Sevgili Müslüman kardeşlerim!... Rabbanî, 'âmil, râsih, muhlis, sâdık gerçek din alimlerinin ve evliyaullahın yazmış olduğu küçük ilmihalleri ve ahlak kitaplarını okumak; fâsıkların ve bid'atçilerin yazmış olduğu ciltlerle kitabı okumaktan daha hayırlıdır.
İtikadlarında vahim bid'atler olan, Kitabullahı re'y ve heva ile tefsir eden, din kitaplarını sırf maddî menfaat için yazan kimselerden hayır gelmez.
Sapıklar, Kur'anda müşrikler ve kafirleri kınayan âyetleri Ehl-i Sünnet Müslümanlarınaymış gibi gösteriyor.
Ehl-i Sünnetin geçmiş âlimleri ve fakihleri doğru yol, hidayet üzerinde idiler. Biz de onların izini takip ediyoruz.

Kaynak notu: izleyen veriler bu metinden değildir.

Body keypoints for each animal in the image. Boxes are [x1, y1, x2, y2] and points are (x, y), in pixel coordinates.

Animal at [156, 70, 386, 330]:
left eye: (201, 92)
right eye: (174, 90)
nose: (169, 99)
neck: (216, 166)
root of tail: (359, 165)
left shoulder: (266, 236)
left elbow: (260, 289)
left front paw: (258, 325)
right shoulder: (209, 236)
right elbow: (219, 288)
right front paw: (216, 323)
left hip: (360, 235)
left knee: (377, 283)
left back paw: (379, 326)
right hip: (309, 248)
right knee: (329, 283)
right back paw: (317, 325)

Bu yol Tevhid, tenzih, sahih itikad, beş vakit namazı dosdoğru kılmak, ihlas, Peygamberî ahlak, büyük ve küçük cihad, memduh ahlaka sahip olmak, mezmum ahlaktan kaçınmak, dünya malının gerekenden ve ihtiyaçtan fazlasına rağbet etmemek, fazilet ve hikmet yoludur.
Zâlim meliklere "Celâletü'l-melik el-muazzam..." diye hitap eden bid'atçiler İslam'ı temsil edemezler ve öğretemezler.